Tutorial

Developing AI Agents for IT Automation Tasks with ITBench

Abstract

Although many LLM-based agents have recently been developed, progress on agents that are capable of solving complex, real-world problems is severely limited. One such important and challenging area is that of addressing IT management tasks, including solving IT incidents, which often require extensive human expertise and effort. To enable the development of agents for these tasks, in this lab, we introduce ITBench, an open benchmark for IT automation that simulates realistic environments where agents interact with IT systems and multi-modal operational data, including logs, metrics, alerts, and traces.
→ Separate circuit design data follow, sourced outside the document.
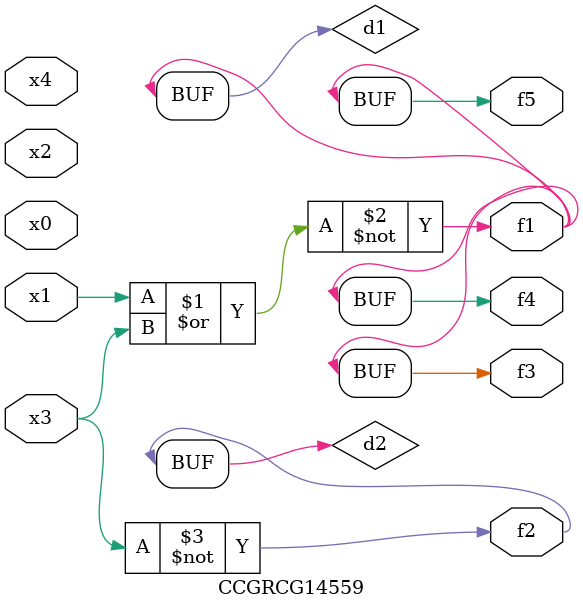
<source format=v>
module CCGRCG14559(
	input x0, x1, x2, x3, x4,
	output f1, f2, f3, f4, f5
);

	wire d1, d2;

	nor (d1, x1, x3);
	not (d2, x3);
	assign f1 = d1;
	assign f2 = d2;
	assign f3 = d1;
	assign f4 = d1;
	assign f5 = d1;
endmodule

</source>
ITBench provides a two-tiered benchmark: a static dataset (ITBench_static) that closely mirrors the live, gym-like environment (ITBench_live). Together, they provide a testbed for benchmarking agentic systems across a host of critical challenges, such as planning and reasoning over massive and heterogeneous IT data, safety, and stochasticity in live IT systems. Through demonstrations, participants will learn all of these challenges. ITBench_static is more beginner-friendly, enabling rapid benchmarking of agents against a smaller set of unique IT-domain challenges. ITBench_live enables more advanced researchers and practitioners familiar with IT systems to develop and test their agents against the full suite of challenging IT problems. We will guide attendees to use both ITBench_static and ITBench_live to develop baseline multi-agent systems and benchmark their performance. No prior IT or site reliability engineering (SRE) experience is required.